This morning while meditating through Waking Up’s daily meditation, I caught my body wanting to run away from itself. The usual fear in my longer meditation sits came up.
Has any limb of your body gone completely numb after an extended sit? It terrifies me to sit through this feeling. I want to immediately escape it by "solving" it.
The problem-solving mindset of course is praised in society at large and is very useful in most situations. However, it is not just not useful, but even detrimental when being applied in the wrong contexts.
One such context would be listening to a loved one who is sharing about a struggle for the first time and trying to solve their struggle immediately when their primary need is often to just be heard.
A more tangible context would be when we observe someone struggling and we take action to solve their issue so they don't suffer. Or so we think. On the other side of this apparent suffering was growth, but we robbed them of this opportunity because of a well-intentioned "doing" mindset.
Listening and observing involve more nondoing than doing. Not a passive "doing nothing," but rather actively nondoing. To intentionally do nothing, is an action in itself; a very powerful one if applied in the right contexts.
Doing, as described above, we are in reaction mode. When we react, there is no gap between input and action, therefore the act is not a thoughtful one.
In nondoing, there is no reaction. There is the wisdom of knowing when to let things resolve on their own and knowing when to respond to the situation with thoughtful action.
This is one way to look at what mental muscle we are training when we meditate.
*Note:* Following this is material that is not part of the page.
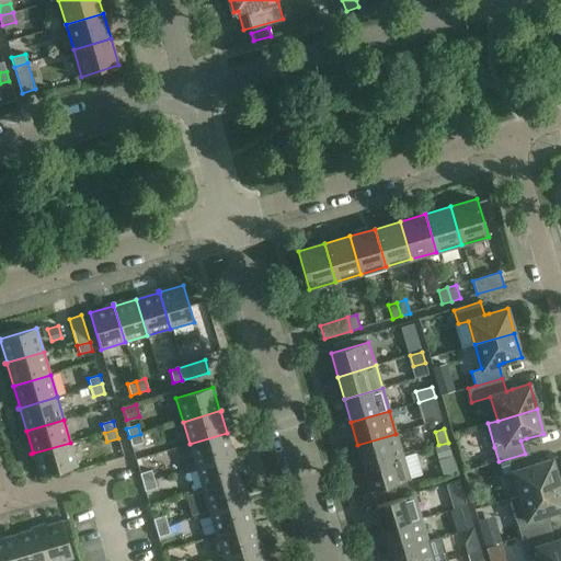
[(190,444),(196,467),(235,456),(235,455),(232,456),(227,433),(190,444)]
Meditation largely consists of listening and observing, which are followed by the act of choosing to do nothing, despite our strongest desires and cravings to either indulge a thought that comes up or to escape unpleasant sensations.
Different from running or taking action to build something, meditation is about confronting the fear head-on, without the option to dismiss it or to enter problem-solving mode.
It's minute 22 into my meditation sit from this morning. There's a buzzing, tingling sensation that I notice in my right upper leg. The next minute, the numbness got intense. The third minute, I felt it spread all the way down to my ankle.
My breathing is picking up and my palms start sweating. To be honest, I don't know what I'm afraid will happen. I know that technically nothing will happen to me physically, especially after meditating 10 hrs/day for 10 days during the Vipassana course.
The sensation of numbness in each moment at hand is technically bearable. I'm afraid of something else.
My mind combines the two ingredients of 1) the sensation felt in the present moment with 2) my fear, concocting a story that something terrible will happen to my limb if the sensation persists.
It's my reaction to the sensation, not the sensation itself that is making my sit unbearable by minute 25. My fear is a story about what the numbness may lead to, not the numbness itself.
Meditation is the teacher. These sensations are the teacher. They're trying to teach me two principles that can only be internalized through experience, not through theory:
The nature of reality is impermanence. This will pass, just as everything does.
Things we fear often get worse when we react to them without conscious thought.
I reached an impasse at minute 26 in my morning meditation: either stop meditating to relieve myself of the unpleasant sensations, or move through the unpleasant sensations.
Through meditation, we train the skill of nondoing. We train our ability to transition from the story of the fear to the root fear.
We're able to see what seemed so terrifying was not confronting the fear one moment at a time. What seemed so overwhelming was that the fear in its entirety would bombard us in one instant. Yet has this ever happened? No, because it's impossible. If fears can only unfold one moment at a time, can we have the capacity to meet a fraction of what we are afraid of in each moment?
The answer is absolutely yes. Each dose of the thing which we are fearful of that we receive in each moment that unfolds in the present is diffused with our intense presence. The accumulation of that which we feared never occurs because we never let it accumulate when we meet it every moment that passes. Without the snowballing of what we feared, it becomes mortal, conquerable, and understandable.
What happens next is the story we created based on unpleasant sensations slowly disappears.
So I kept meditating, simply observing the sensation as it kept inevitably morphing.
In nondoing, the sensation evaporated.
No need to always react. Sometimes there’s nothing to do, and that can be a good thing.
Wisdom is to know when to do, and when to nondo.
“We train our ability to transition from the story of the fear to the root fear.”
Beautifully insightful! Sometimes we have to let “gravity” and other forces do their thing.
Thanks for that beautiful reminder Aatik!